** START ENTRIES SHOWN **

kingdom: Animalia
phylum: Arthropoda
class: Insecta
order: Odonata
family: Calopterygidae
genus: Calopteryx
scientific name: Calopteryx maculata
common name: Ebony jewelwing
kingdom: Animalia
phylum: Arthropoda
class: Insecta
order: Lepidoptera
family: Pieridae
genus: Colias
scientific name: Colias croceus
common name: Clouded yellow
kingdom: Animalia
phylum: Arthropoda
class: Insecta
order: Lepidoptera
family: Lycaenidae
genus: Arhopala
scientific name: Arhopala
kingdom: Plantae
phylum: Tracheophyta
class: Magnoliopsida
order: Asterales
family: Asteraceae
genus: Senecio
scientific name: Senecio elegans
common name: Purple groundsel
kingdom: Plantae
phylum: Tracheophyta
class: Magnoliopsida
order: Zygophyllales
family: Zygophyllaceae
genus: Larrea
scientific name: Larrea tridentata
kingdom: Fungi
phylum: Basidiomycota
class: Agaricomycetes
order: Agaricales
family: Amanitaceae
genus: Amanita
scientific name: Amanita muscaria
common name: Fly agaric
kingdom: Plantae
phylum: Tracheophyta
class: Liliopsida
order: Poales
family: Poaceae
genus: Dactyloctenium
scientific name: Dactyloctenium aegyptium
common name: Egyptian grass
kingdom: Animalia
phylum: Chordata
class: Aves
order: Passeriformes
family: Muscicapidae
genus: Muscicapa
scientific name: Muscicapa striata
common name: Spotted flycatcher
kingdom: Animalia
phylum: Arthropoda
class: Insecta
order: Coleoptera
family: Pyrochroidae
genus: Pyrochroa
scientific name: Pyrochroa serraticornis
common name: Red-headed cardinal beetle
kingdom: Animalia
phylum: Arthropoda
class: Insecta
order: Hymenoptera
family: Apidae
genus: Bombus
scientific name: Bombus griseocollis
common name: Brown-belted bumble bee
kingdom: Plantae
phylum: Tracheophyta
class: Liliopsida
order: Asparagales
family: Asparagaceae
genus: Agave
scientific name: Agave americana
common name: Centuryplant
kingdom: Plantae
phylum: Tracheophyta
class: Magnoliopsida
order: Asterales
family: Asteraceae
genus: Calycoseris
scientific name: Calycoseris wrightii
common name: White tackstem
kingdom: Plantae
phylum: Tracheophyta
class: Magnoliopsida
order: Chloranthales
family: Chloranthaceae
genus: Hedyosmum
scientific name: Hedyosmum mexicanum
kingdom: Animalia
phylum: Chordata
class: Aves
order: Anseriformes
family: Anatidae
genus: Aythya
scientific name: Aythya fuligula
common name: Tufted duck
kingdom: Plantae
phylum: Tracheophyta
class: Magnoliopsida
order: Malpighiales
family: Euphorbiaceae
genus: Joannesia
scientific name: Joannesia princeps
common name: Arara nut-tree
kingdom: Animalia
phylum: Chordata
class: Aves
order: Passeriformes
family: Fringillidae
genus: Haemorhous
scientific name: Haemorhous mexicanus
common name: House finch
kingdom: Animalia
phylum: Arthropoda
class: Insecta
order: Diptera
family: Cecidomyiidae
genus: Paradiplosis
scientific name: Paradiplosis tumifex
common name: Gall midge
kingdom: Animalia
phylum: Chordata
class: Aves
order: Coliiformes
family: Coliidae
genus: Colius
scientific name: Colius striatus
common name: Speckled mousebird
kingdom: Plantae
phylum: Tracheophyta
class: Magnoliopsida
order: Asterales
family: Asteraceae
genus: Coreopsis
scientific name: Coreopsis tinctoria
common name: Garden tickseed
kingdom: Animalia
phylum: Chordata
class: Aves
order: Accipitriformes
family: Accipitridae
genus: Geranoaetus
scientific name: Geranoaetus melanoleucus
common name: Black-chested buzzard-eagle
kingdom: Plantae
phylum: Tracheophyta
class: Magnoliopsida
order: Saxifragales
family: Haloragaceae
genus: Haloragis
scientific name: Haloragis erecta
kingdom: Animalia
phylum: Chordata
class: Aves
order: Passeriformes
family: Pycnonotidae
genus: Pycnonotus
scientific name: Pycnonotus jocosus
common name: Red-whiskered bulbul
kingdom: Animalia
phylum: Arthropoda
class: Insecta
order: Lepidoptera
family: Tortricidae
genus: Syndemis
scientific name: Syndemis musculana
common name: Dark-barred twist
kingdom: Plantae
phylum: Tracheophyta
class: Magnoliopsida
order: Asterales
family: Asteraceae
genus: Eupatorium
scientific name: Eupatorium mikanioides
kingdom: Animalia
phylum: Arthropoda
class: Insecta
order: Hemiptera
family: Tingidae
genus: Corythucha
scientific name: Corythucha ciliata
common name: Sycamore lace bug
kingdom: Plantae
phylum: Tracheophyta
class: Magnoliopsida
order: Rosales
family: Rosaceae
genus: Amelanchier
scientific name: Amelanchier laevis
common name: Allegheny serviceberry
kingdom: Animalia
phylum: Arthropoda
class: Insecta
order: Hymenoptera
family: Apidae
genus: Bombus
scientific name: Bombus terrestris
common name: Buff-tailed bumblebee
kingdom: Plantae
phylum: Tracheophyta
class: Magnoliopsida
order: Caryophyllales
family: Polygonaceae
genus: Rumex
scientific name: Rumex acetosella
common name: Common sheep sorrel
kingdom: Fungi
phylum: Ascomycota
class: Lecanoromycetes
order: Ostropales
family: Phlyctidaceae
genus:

** END ENTRIES SHOWN **

▶ WORK INSTRUCTIONS: Present all of the lines above as a Markdown table with the columns "Row" and "Line," skipping any blank lines.

▶ EXERCISE RESULT:
| Row | Line |
|---|---|
| 1 | kingdom: Animalia |
| 2 | phylum: Arthropoda |
| 3 | class: Insecta |
| 4 | order: Odonata |
| 5 | family: Calopterygidae |
| 6 | genus: Calopteryx |
| 7 | scientific name: Calopteryx maculata |
| 8 | common name: Ebony jewelwing |
| 9 | kingdom: Animalia |
| 10 | phylum: Arthropoda |
| 11 | class: Insecta |
| 12 | order: Lepidoptera |
| 13 | family: Pieridae |
| 14 | genus: Colias |
| 15 | scientific name: Colias croceus |
| 16 | common name: Clouded yellow |
| 17 | kingdom: Animalia |
| 18 | phylum: Arthropoda |
| 19 | class: Insecta |
| 20 | order: Lepidoptera |
| 21 | family: Lycaenidae |
| 22 | genus: Arhopala |
| 23 | scientific name: Arhopala |
| 24 | kingdom: Plantae |
| 25 | phylum: Tracheophyta |
| 26 | class: Magnoliopsida |
| 27 | order: Asterales |
| 28 | family: Asteraceae |
| 29 | genus: Senecio |
| 30 | scientific name: Senecio elegans |
| 31 | common name: Purple groundsel |
| 32 | kingdom: Plantae |
| 33 | phylum: Tracheophyta |
| 34 | class: Magnoliopsida |
| 35 | order: Zygophyllales |
| 36 | family: Zygophyllaceae |
| 37 | genus: Larrea |
| 38 | scientific name: Larrea tridentata |
| 39 | kingdom: Fungi |
| 40 | phylum: Basidiomycota |
| 41 | class: Agaricomycetes |
| 42 | order: Agaricales |
| 43 | family: Amanitaceae |
| 44 | genus: Amanita |
| 45 | scientific name: Amanita muscaria |
| 46 | common name: Fly agaric |
| 47 | kingdom: Plantae |
| 48 | phylum: Tracheophyta |
| 49 | class: Liliopsida |
| 50 | order: Poales |
| 51 | family: Poaceae |
| 52 | genus: Dactyloctenium |
| 53 | scientific name: Dactyloctenium aegyptium |
| 54 | common name: Egyptian grass |
| 55 | kingdom: Animalia |
| 56 | phylum: Chordata |
| 57 | class: Aves |
| 58 | order: Passeriformes |
| 59 | family: Muscicapidae |
| 60 | genus: Muscicapa |
| 61 | scientific name: Muscicapa striata |
| 62 | common name: Spotted flycatcher |
| 63 | kingdom: Animalia |
| 64 | phylum: Arthropoda |
| 65 | class: Insecta |
| 66 | order: Coleoptera |
| 67 | family: Pyrochroidae |
| 68 | genus: Pyrochroa |
| 69 | scientific name: Pyrochroa serraticornis |
| 70 | common name: Red-headed cardinal beetle |
| 71 | kingdom: Animalia |
| 72 | phylum: Arthropoda |
| 73 | class: Insecta |
| 74 | order: Hymenoptera |
| 75 | family: Apidae |
| 76 | genus: Bombus |
| 77 | scientific name: Bombus griseocollis |
| 78 | common name: Brown-belted bumble bee |
| 79 | kingdom: Plantae |
| 80 | phylum: Tracheophyta |
| 81 | class: Liliopsida |
| 82 | order: Asparagales |
| 83 | family: Asparagaceae |
| 84 | genus: Agave |
| 85 | scientific name: Agave americana |
| 86 | common name: Centuryplant |
| 87 | kingdom: Plantae |
| 88 | phylum: Tracheophyta |
| 89 | class: Magnoliopsida |
| 90 | order: Asterales |
| 91 | family: Asteraceae |
| 92 | genus: Calycoseris |
| 93 | scientific name: Calycoseris wrightii |
| 94 | common name: White tackstem |
| 95 | kingdom: Plantae |
| 96 | phylum: Tracheophyta |
| 97 | class: Magnoliopsida |
| 98 | order: Chloranthales |
| 99 | family: Chloranthaceae |
| 100 | genus: Hedyosmum |
| 101 | scientific name: Hedyosmum mexicanum |
| 102 | kingdom: Animalia |
| 103 | phylum: Chordata |
| 104 | class: Aves |
| 105 | order: Anseriformes |
| 106 | family: Anatidae |
| 107 | genus: Aythya |
| 108 | scientific name: Aythya fuligula |
| 109 | common name: Tufted duck |
| 110 | kingdom: Plantae |
| 111 | phylum: Tracheophyta |
| 112 | class: Magnoliopsida |
| 113 | order: Malpighiales |
| 114 | family: Euphorbiaceae |
| 115 | genus: Joannesia |
| 116 | scientific name: Joannesia princeps |
| 117 | common name: Arara nut-tree |
| 118 | kingdom: Animalia |
| 119 | phylum: Chordata |
| 120 | class: Aves |
| 121 | order: Passeriformes |
| 122 | family: Fringillidae |
| 123 | genus: Haemorhous |
| 124 | scientific name: Haemorhous mexicanus |
| 125 | common name: House finch |
| 126 | kingdom: Animalia |
| 127 | phylum: Arthropoda |
| 128 | class: Insecta |
| 129 | order: Diptera |
| 130 | family: Cecidomyiidae |
| 131 | genus: Paradiplosis |
| 132 | scientific name: Paradiplosis tumifex |
| 133 | common name: Gall midge |
| 134 | kingdom: Animalia |
| 135 | phylum: Chordata |
| 136 | class: Aves |
| 137 | order: Coliiformes |
| 138 | family: Coliidae |
| 139 | genus: Colius |
| 140 | scientific name: Colius striatus |
| 141 | common name: Speckled mousebird |
| 142 | kingdom: Plantae |
| 143 | phylum: Tracheophyta |
| 144 | class: Magnoliopsida |
| 145 | order: Asterales |
| 146 | family: Asteraceae |
| 147 | genus: Coreopsis |
| 148 | scientific name: Coreopsis tinctoria |
| 149 | common name: Garden tickseed |
| 150 | kingdom: Animalia |
| 151 | phylum: Chordata |
| 152 | class: Aves |
| 153 | order: Accipitriformes |
| 154 | family: Accipitridae |
| 155 | genus: Geranoaetus |
| 156 | scientific name: Geranoaetus melanoleucus |
| 157 | common name: Black-chested buzzard-eagle |
| 158 | kingdom: Plantae |
| 159 | phylum: Tracheophyta |
| 160 | class: Magnoliopsida |
| 161 | order: Saxifragales |
| 162 | family: Haloragaceae |
| 163 | genus: Haloragis |
| 164 | scientific name: Haloragis erecta |
| 165 | kingdom: Animalia |
| 166 | phylum: Chordata |
| 167 | class: Aves |
| 168 | order: Passeriformes |
| 169 | family: Pycnonotidae |
| 170 | genus: Pycnonotus |
| 171 | scientific name: Pycnonotus jocosus |
| 172 | common name: Red-whiskered bulbul |
| 173 | kingdom: Animalia |
| 174 | phylum: Arthropoda |
| 175 | class: Insecta |
| 176 | order: Lepidoptera |
| 177 | family: Tortricidae |
| 178 | genus: Syndemis |
| 179 | scientific name: Syndemis musculana |
| 180 | common name: Dark-barred twist |
| 181 | kingdom: Plantae |
| 182 | phylum: Tracheophyta |
| 183 | class: Magnoliopsida |
| 184 | order: Asterales |
| 185 | family: Asteraceae |
| 186 | genus: Eupatorium |
| 187 | scientific name: Eupatorium mikanioides |
| 188 | kingdom: Animalia |
| 189 | phylum: Arthropoda |
| 190 | class: Insecta |
| 191 | order: Hemiptera |
| 192 | family: Tingidae |
| 193 | genus: Corythucha |
| 194 | scientific name: Corythucha ciliata |
| 195 | common name: Sycamore lace bug |
| 196 | kingdom: Plantae |
| 197 | phylum: Tracheophyta |
| 198 | class: Magnoliopsida |
| 199 | order: Rosales |
| 200 | family: Rosaceae |
| 201 | genus: Amelanchier |
| 202 | scientific name: Amelanchier laevis |
| 203 | common name: Allegheny serviceberry |
| 204 | kingdom: Animalia |
| 205 | phylum: Arthropoda |
| 206 | class: Insecta |
| 207 | order: Hymenoptera |
| 208 | family: Apidae |
| 209 | genus: Bombus |
| 210 | scientific name: Bombus terrestris |
| 211 | common name: Buff-tailed bumblebee |
| 212 | kingdom: Plantae |
| 213 | phylum: Tracheophyta |
| 214 | class: Magnoliopsida |
| 215 | order: Caryophyllales |
| 216 | family: Polygonaceae |
| 217 | genus: Rumex |
| 218 | scientific name: Rumex acetosella |
| 219 | common name: Common sheep sorrel |
| 220 | kingdom: Fungi |
| 221 | phylum: Ascomycota |
| 222 | class: Lecanoromycetes |
| 223 | order: Ostropales |
| 224 | family: Phlyctidaceae |
| 225 | genus: |